WHAT IS BEING ASKED:
In the thesis abstract, condense the paragraph beginning "This thesis considers the world of Christian faith" into a short bulleted list that keeps its main facts.

PROVIDED TEXT:
****************

Return to search

'Stories, senses and the charismatic relation' : a reflexive exploration of Christian experience

This thesis considers the world of Christian faith, as expressed by a particular social group of which I have been a part since 1998, as an alternative knowledge system. Focusing upon the lives of a number of key agents, including myself, I argue that at the heart of this knowledge system is a charismatic relationship, in the Weberian sense, with a divine Other. This relationship is freely entered into, is conceived as involving movement into or towards an embodied experiential and relational knowledge of God, and is often expressed by participants through such metaphors as a ‘journey', ‘adventure' or ‘quest'. My original contribution to knowledge is in taking a sociological concept, Weber's notion of the charismatic relation, and innovatively applying this framework to the relation between humans and a transcendent or disembodied ‘Other'. My work responds to a) recent ‘ontological' challenges within anthropology to ‘take seriously' other worlds, b) invitations to those with strong religious convictions to practise anthropology without feeling that they need to lose those convictions, and c) recent debates within the anthropology of Christianity concerning how to deal with the agential characteristics of non-human/spiritual beings within ethnographic work. Through a reflexive exploration of experience, I examine how certain Christian people constitute their lives, observing how charismatic devotion to a divine Other implies both a sensorium that extends beyond the corporeal senses, as well as the ‘planting' of various conceptual seeds that, by providing concrete metaphors of what life is, shape the lives of those willing to ‘receive' them. As social actors seek to maintain ‘openness' to this divine Other, a transformational journey results, in which human perception and conception are continually open to renewal. As a reflexive ethnographic account from within such an alternative knowledge system, this thesis makes an original contribution to phenomenological and sensory studies, as well as contributing to anthropological work on Christianity.

****************

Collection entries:

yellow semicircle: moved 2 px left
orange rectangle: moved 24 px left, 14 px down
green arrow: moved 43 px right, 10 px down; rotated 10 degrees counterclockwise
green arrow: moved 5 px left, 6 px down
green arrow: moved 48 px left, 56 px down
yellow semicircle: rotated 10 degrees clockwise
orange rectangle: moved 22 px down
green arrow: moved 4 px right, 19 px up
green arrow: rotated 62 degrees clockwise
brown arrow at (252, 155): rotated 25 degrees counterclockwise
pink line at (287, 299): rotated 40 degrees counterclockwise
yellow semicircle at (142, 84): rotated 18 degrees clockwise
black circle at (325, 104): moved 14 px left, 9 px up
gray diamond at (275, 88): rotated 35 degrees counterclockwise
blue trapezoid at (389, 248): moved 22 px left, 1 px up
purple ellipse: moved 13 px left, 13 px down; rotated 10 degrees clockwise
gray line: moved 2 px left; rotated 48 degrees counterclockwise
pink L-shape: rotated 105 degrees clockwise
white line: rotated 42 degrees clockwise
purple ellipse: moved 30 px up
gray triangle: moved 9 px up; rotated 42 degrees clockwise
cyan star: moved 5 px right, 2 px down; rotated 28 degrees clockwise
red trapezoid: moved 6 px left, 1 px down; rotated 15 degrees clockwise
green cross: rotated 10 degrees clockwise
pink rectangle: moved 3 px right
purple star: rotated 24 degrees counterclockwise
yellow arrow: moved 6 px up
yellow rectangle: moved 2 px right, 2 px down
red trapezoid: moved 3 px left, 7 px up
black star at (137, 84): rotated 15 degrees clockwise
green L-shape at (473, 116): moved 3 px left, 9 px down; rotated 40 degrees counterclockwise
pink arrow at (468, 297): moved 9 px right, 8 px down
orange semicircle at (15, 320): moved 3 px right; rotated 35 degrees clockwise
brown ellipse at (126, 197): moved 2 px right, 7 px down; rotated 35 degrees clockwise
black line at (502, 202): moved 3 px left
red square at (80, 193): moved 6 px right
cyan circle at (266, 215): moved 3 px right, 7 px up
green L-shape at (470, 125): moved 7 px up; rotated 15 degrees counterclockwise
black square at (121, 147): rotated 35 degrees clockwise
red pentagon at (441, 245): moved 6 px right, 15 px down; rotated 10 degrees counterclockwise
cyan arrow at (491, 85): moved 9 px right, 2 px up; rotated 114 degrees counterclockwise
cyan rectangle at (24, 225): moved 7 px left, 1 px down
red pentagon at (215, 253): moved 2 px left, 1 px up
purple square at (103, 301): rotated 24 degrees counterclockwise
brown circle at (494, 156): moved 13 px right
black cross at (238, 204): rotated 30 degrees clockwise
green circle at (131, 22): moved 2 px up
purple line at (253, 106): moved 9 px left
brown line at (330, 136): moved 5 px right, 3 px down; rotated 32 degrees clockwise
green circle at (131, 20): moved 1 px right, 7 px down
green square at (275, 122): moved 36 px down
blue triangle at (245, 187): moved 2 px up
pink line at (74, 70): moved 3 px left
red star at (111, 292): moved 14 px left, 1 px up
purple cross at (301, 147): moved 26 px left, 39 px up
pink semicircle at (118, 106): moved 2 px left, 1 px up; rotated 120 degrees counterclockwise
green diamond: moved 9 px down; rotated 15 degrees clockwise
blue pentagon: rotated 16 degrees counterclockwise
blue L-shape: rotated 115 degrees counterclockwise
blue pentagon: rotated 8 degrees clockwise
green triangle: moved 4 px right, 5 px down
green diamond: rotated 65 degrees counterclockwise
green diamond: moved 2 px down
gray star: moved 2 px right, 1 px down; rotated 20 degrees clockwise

****************

REPLY TO THE TASK:
- Treats the Christian faith of a social group the writer has belonged to since 1998 as an alternative knowledge system.
- Argues, through the lives of key agents including the writer, that a charismatic relationship (in Weber's sense) with a divine Other lies at the heart of this system.
- Describes this relationship as freely entered and as movement toward an embodied, experiential and relational knowledge of God. Participants often call it a "journey," "adventure" or "quest."
- Its original contribution is applying Weber's notion of the charismatic relation to the relation between humans and a transcendent or disembodied "Other."
- Responds to three things:
  - ontological calls in anthropology to "take seriously" other worlds
  - invitations for people with strong religious convictions to practice anthropology without giving those convictions up
  - debates in the anthropology of Christianity on handling the agency of non-human or spiritual beings in ethnography
- Finds that charismatic devotion implies a sensorium extending beyond the bodily senses. It also plants conceptual seeds: concrete metaphors of life that shape those who "receive" them.
- Staying "open" to the divine Other produces a transformational journey in which perception and conception are continually renewed.
- As a reflexive ethnography from inside this system, it contributes to phenomenological and sensory studies and to the anthropology of Christianity.